The report detailed how the targeting efforts of Unit 26165, while global, have focused primarily on the United States and Europe and included the energy, logistics, academia, research, media, legal, defense, and government sectors. They also targeted political parties, organizations, and consultants.
Security guidance for network managers
The report is unambiguous in its guidance to network managers and those charged with the protection of data and infrastructure:
- Expand usage of multi-factor authentication using strong authentication factors that are not guessable.
- Use time-out and lock-out features. Increase time-out after each fail and lock out after multiple failed attempts to access network resources.
- Mandate strong password usage that directly addresses brute force dictionary or guessing attacks.
- Embrace zero trust security including least-privileged access and segmenting networks.
- Deny inbound activity from anonymization services such as Tor and commercial VPNs. (CactusVPN, IPVanish, NordVPN, ProtonVPN, Surfshark and WorldVPN are all identified by name.)
GRU Unit 26165
This is not the first time GRU Unit 26165 has been highlighted in a government bulletin or advisory. Indeed, the window of activity, mid-2019 through early 2021, might lead some to believe these activities by GRU Unit 26165 are new, but nothing could be further from the truth. The GRU and its robust offensive cyber capabilities have been engaged in cyberattacks and penetrations or many years. Examples include the 2016 US elections, the 2014 Winter Olympics in Sochi, and the 2020 advisory for “Malware: Drovorub.”
U.S. election: Almost exactly three years ago, the US Department of Justice announced the grand jury indictment of 12 Russian intelligence officers for offenses related to the 2016 election—hacking the Democratic National Committee, the presidential campaign of Hillary Clinton and the Democratic Congressional Campaign Committee. The entity then went on to publish portions of the stolen content via a fictitious Romanian, Guccifer 2.0.
Winter Olympics: In October 2018, a separate grand jury issued an indictment of seven Russian intelligence officers concerning Russia’s state-sponsored athlete doping program. The indictment notes how from 2014 through 2018, GRU Unit 26165 played a key part in the Russia efforts to adjust the narrative and Unit 26165 “conducted persistent and sophisticated computer intrusions affecting US persons, corporate entities, international organizations, and their respective employees.”
Drovorub: In August 2020, the NSA and FBI issued a bulletin concerning Unit 26165 deployment of malware called Drovorub, which targeted Linux systems as part of a cyber-espionage activity.
CISOs, use this guidance with your C-suite
CISOs should recognize that this guidance is neither new nor difficult to implement. The recommendations could be pulled from network security 101. This does not diminish the importance of the joint guidance. Rather, it serves to highlight the current state of play. The multiple agencies arepublicly sharing their guidance. The fact is, adversaries continue to be successful because information security implementation, maintenance, and governance is uneven and within some entities poorly implemented.

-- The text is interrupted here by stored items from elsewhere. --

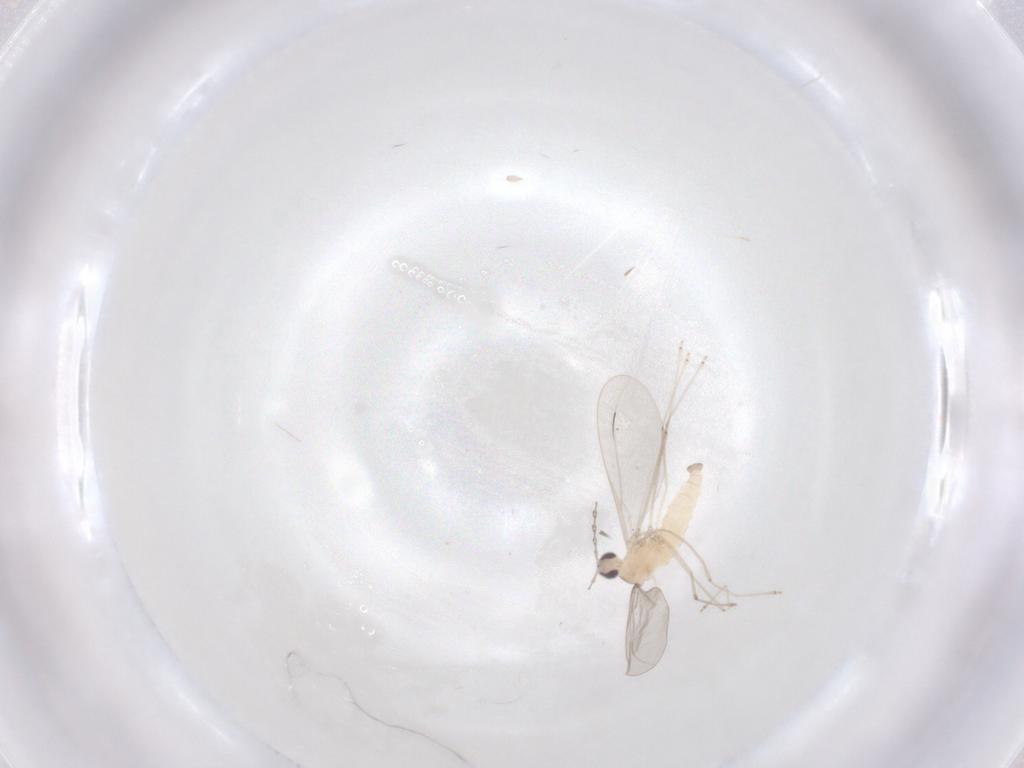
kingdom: Animalia
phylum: Arthropoda
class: Insecta
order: Diptera
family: Cecidomyiidae
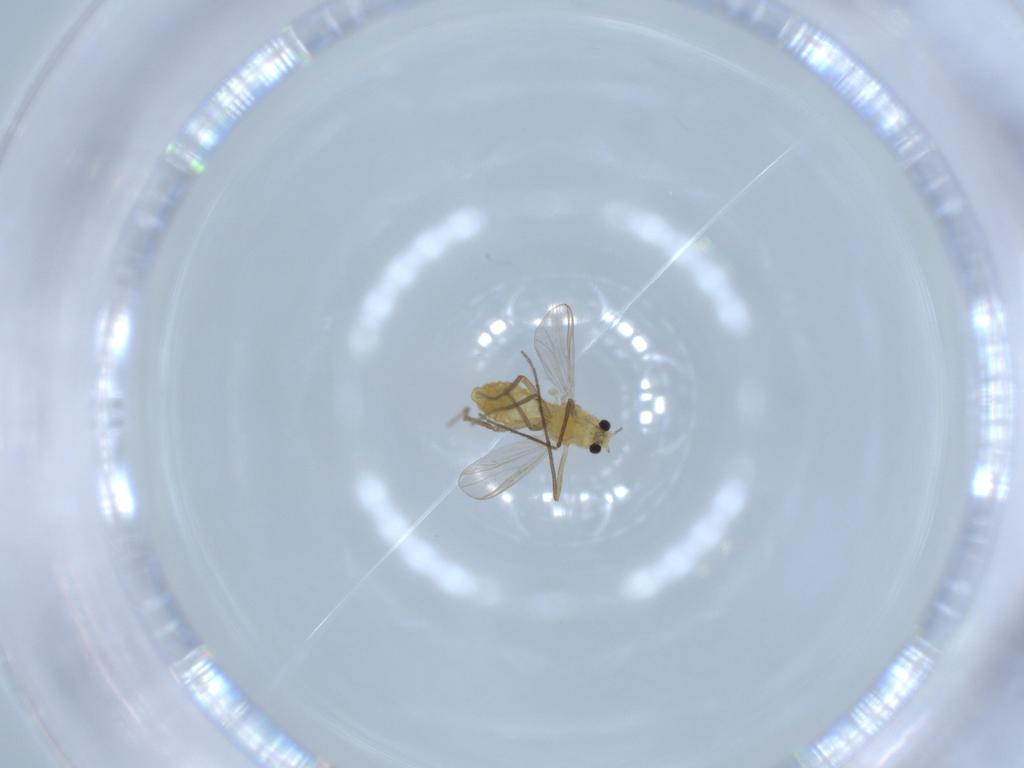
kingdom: Animalia
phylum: Arthropoda
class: Insecta
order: Diptera
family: Chironomidae
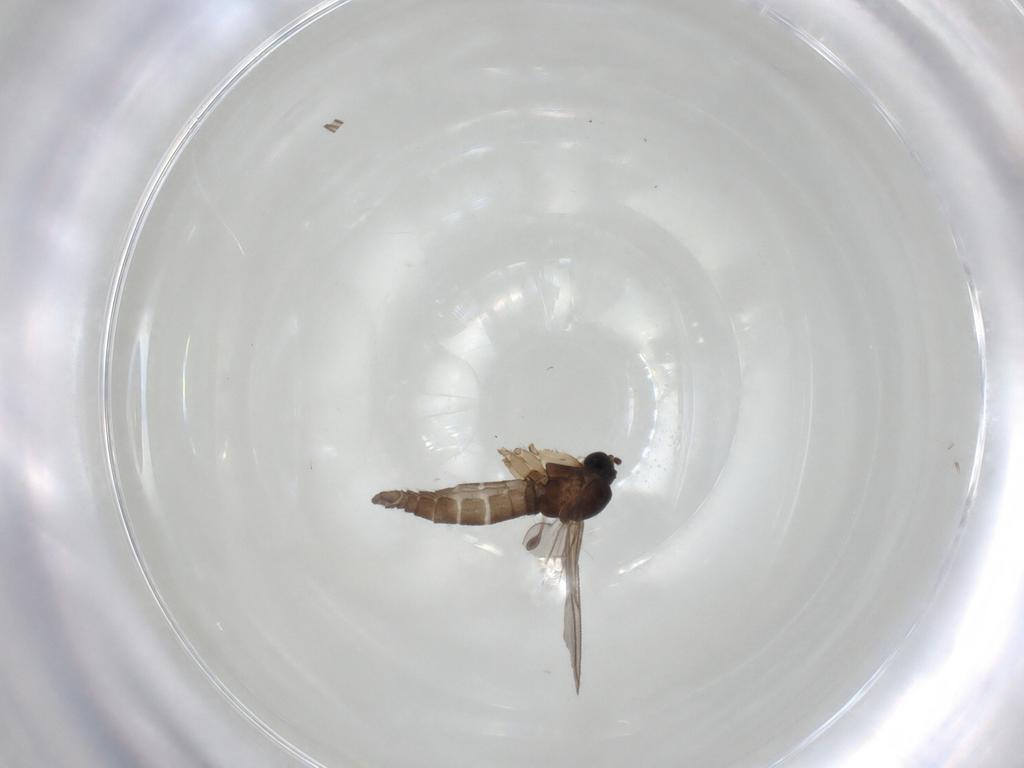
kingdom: Animalia
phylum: Arthropoda
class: Insecta
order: Diptera
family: Sciaridae
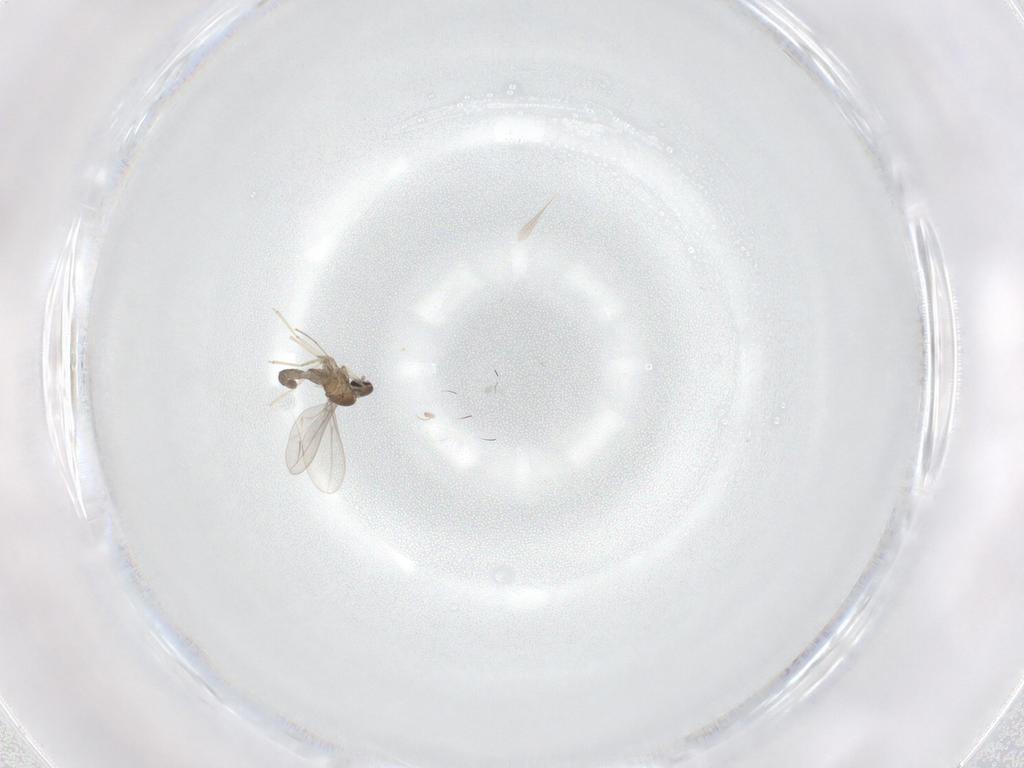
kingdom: Animalia
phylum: Arthropoda
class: Insecta
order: Diptera
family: Cecidomyiidae
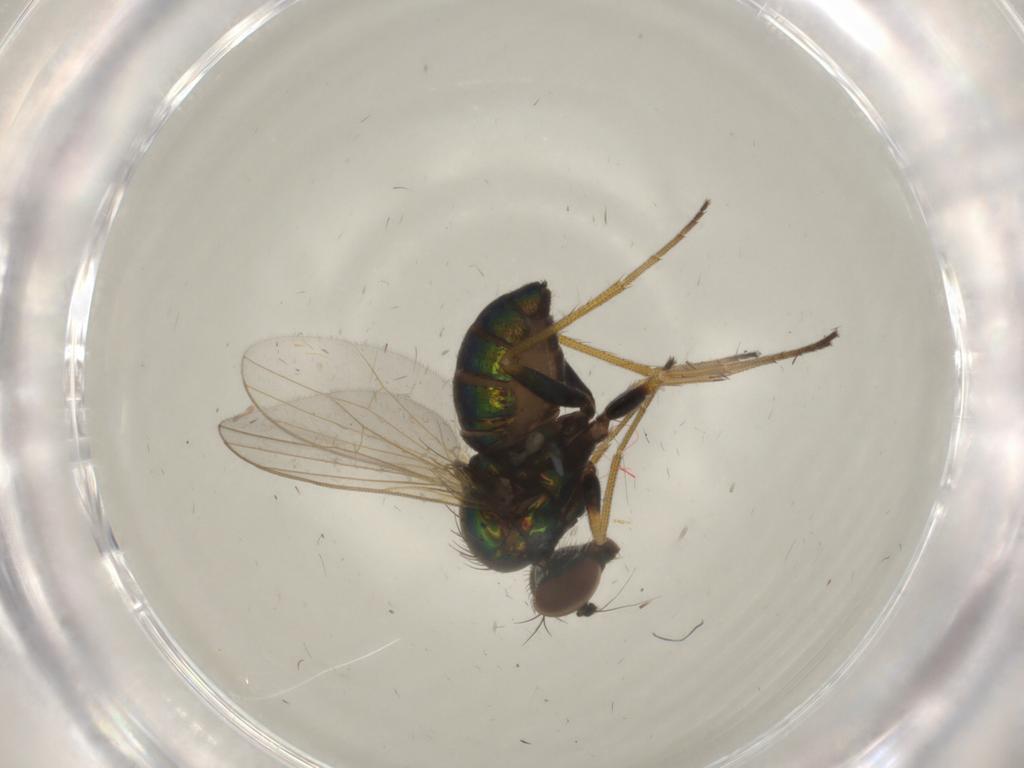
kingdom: Animalia
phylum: Arthropoda
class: Insecta
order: Diptera
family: Dolichopodidae
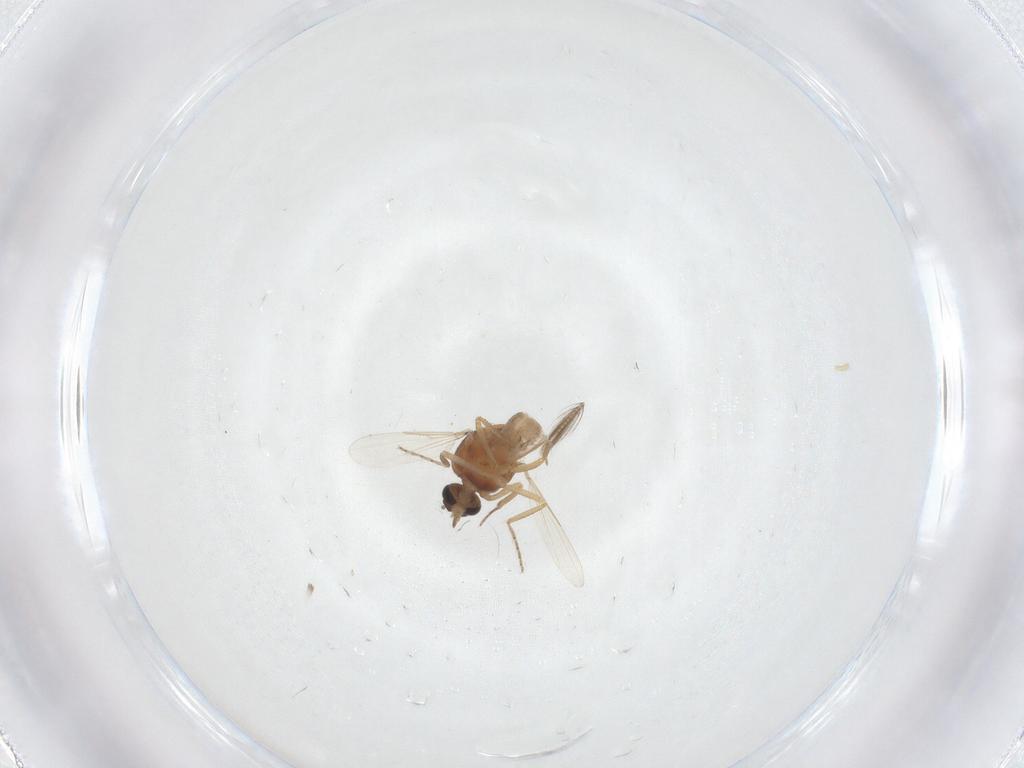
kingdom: Animalia
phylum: Arthropoda
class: Insecta
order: Diptera
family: Ceratopogonidae
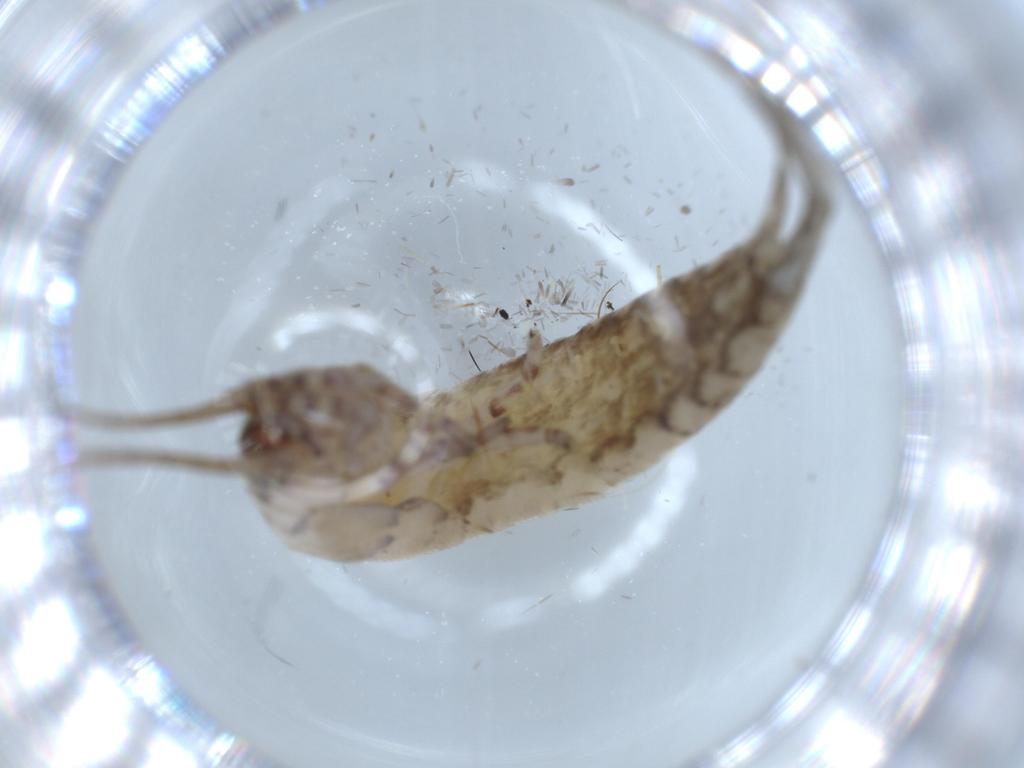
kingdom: Animalia
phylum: Arthropoda
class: Insecta
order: Archaeognatha
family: Machilidae
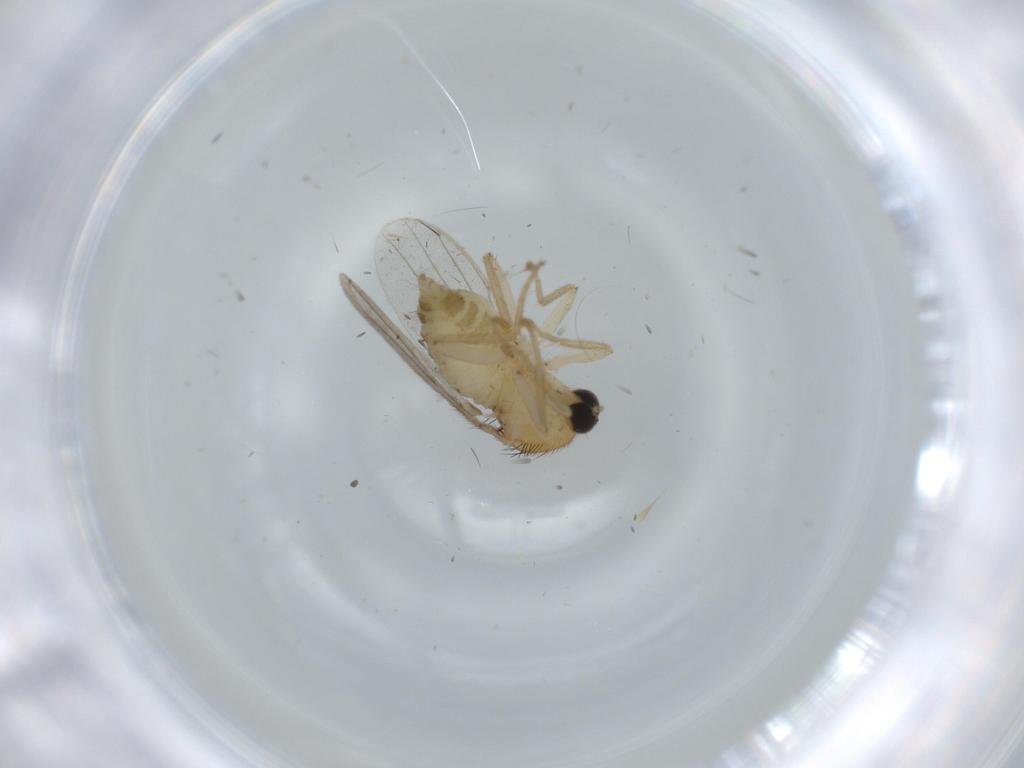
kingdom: Animalia
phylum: Arthropoda
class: Insecta
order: Diptera
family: Hybotidae
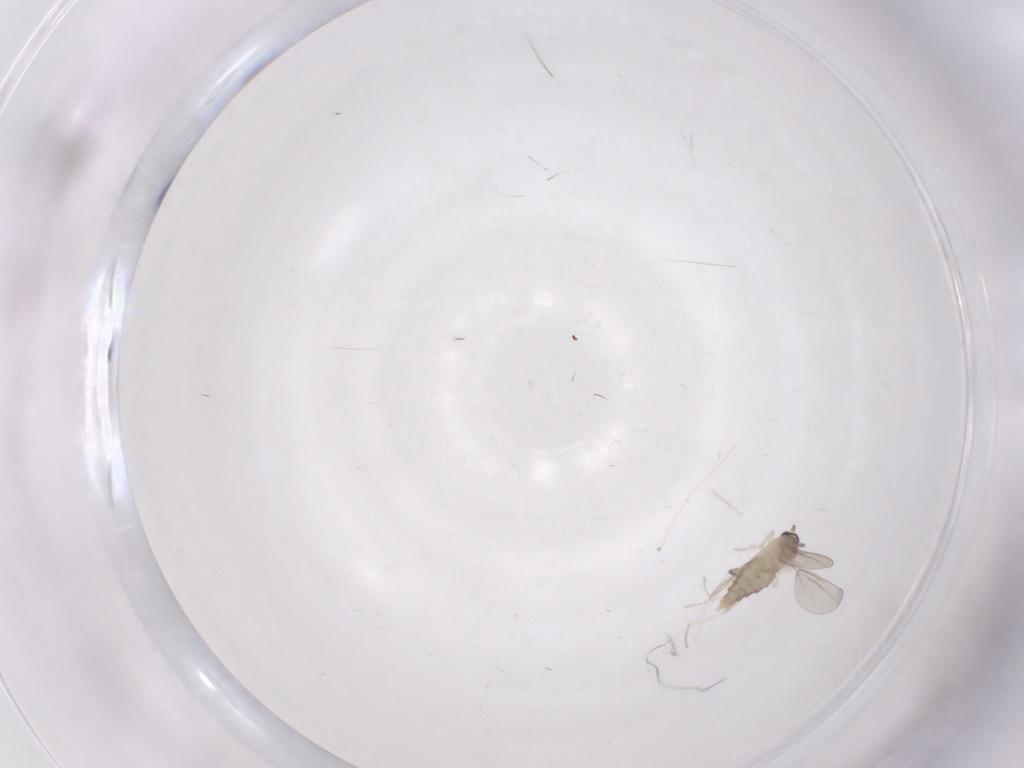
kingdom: Animalia
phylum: Arthropoda
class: Insecta
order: Diptera
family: Cecidomyiidae
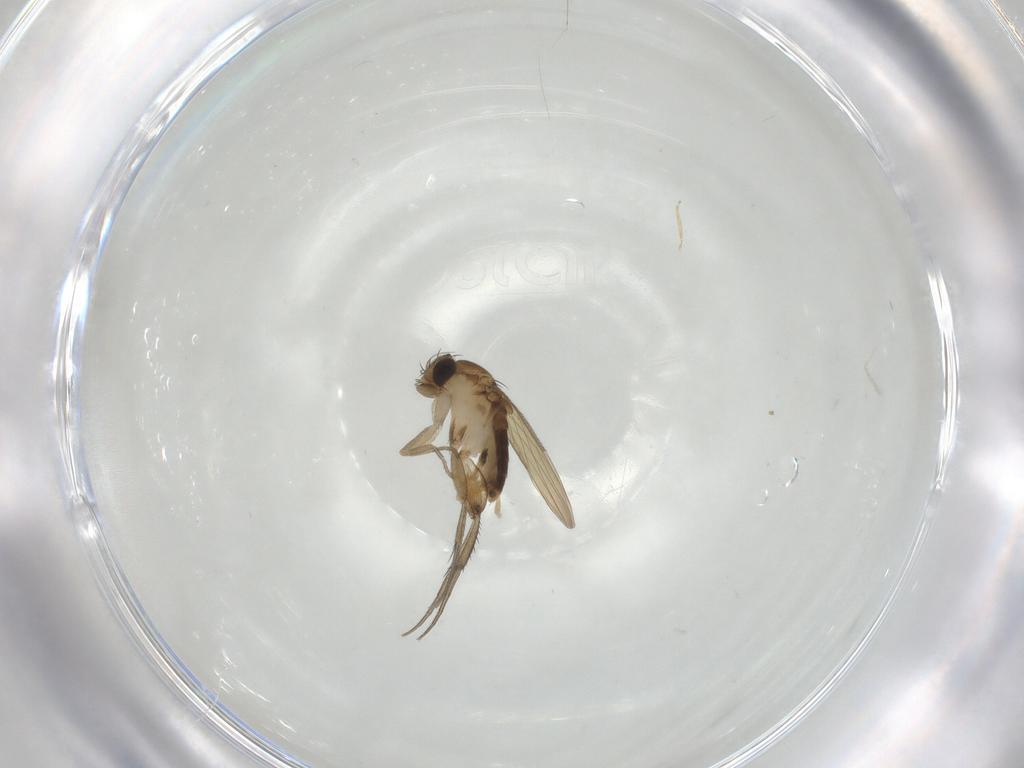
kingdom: Animalia
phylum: Arthropoda
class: Insecta
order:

That said, CISOs should use this guidance with the C-Suite as a demonstrable tool to garner resources for information security teams to successfully muscle through resistance to the need to resource information security. We must engage in defensive actions to make it too costly or difficult for the adversary to be successful and have a plan in place to mitigate those instances when the adversary is successful.
GRU Unit 26165 isn’t going to pack up shop; they are in it for the long-haul. What they can be expected to do is change their tactics. Their targeting, however, won’t change: You are the target.